_EXERCISE INSTRUCTIONS_
[1] Write out the passage on the 2005 baseball draft, starting with "Mejdal found that" and going on through "pick number 45.".
[2] Pick up the passage on the 2005 baseball draft after its last sentence and write what comes next.

_EXERCISE TEXT_
Mejdal found that the best college player in 2005 was Jed Lowrie at Stanford. Mejdal feared he’d be laughed out of the room being the new guy and suggesting a short, skinny, second baseman would have a better career than a big, imposing, son of a major leaguer, Lowrie’s teammate, John Mayberry Jr.  The Cardinals also liked SS Tyler Greene from GA Tech who “looked like a major leaguer.” The Cardinals ended up selecting Greene at pick number 30, while Theo Epstien with the Red Sox scooped up Lowrie at pick number 45.

 

Mejdal was right. Lowrie still going strong, earning his first ASG selection in 2018. Greene and Mayberry Jr. never amounted to much.

_SUPPLIED RECORDS_

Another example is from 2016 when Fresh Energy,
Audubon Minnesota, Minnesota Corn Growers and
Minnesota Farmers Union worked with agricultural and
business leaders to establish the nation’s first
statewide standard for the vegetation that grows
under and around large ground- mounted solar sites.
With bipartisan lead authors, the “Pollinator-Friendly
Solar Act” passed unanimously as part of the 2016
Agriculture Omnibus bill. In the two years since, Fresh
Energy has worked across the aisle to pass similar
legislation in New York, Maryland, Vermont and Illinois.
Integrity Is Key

_EXPECTED RESULTS_
[1]
Mejdal found that the best college player in 2005 was Jed Lowrie at Stanford. Mejdal feared he’d be laughed out of the room being the new guy and suggesting a short, skinny, second baseman would have a better career than a big, imposing, son of a major leaguer, Lowrie’s teammate, John Mayberry Jr.  The Cardinals also liked SS Tyler Greene from GA Tech who “looked like a major leaguer.” The Cardinals ended up selecting Greene at pick number 30, while Theo Epstien with the Red Sox scooped up Lowrie at pick number 45.

[2]
Lunhow and Mejdal in the wake of Moneyball felt the story showed the scouts to be antagonists. They didn’t want that to be the case. They concluded the human element can’t be eliminated. So in 2006, Mejdal created a metric called STOUTS. Half his performance based algorithms and stats, half scouts analysis. From that, they had some really successful, drafts with the Cardinals, including finding some talent deep into the double digit rounds.

 

Lunhow eradicated previous biases after so many teams passed on Mike Trout. Mainly because only one of ten New Jersey high schoolers drafted in the first round ever became anything remotely noteworthy, and that was in 1965. Players size, where they are from, what level they play on, none of that matters to them anymore. 

 

In 2010, Elias was sent to Puerto Rico to scout Carlos Correa, a 15-year-old playing ball with men much older than him. Elias noted that he saw Correa hit a line drive off the opposite field (right field) foul pole, and the ball never got more than 10 feet off the ground. He'd never seen that speed off the bat before. 

 

When Lunhow became GM of the Astros in 2012, he brought Mike Elias, then 29, to be his special assistant for scouting. Sig Mejdal came along and was baseballs first Director of Decision Sciences.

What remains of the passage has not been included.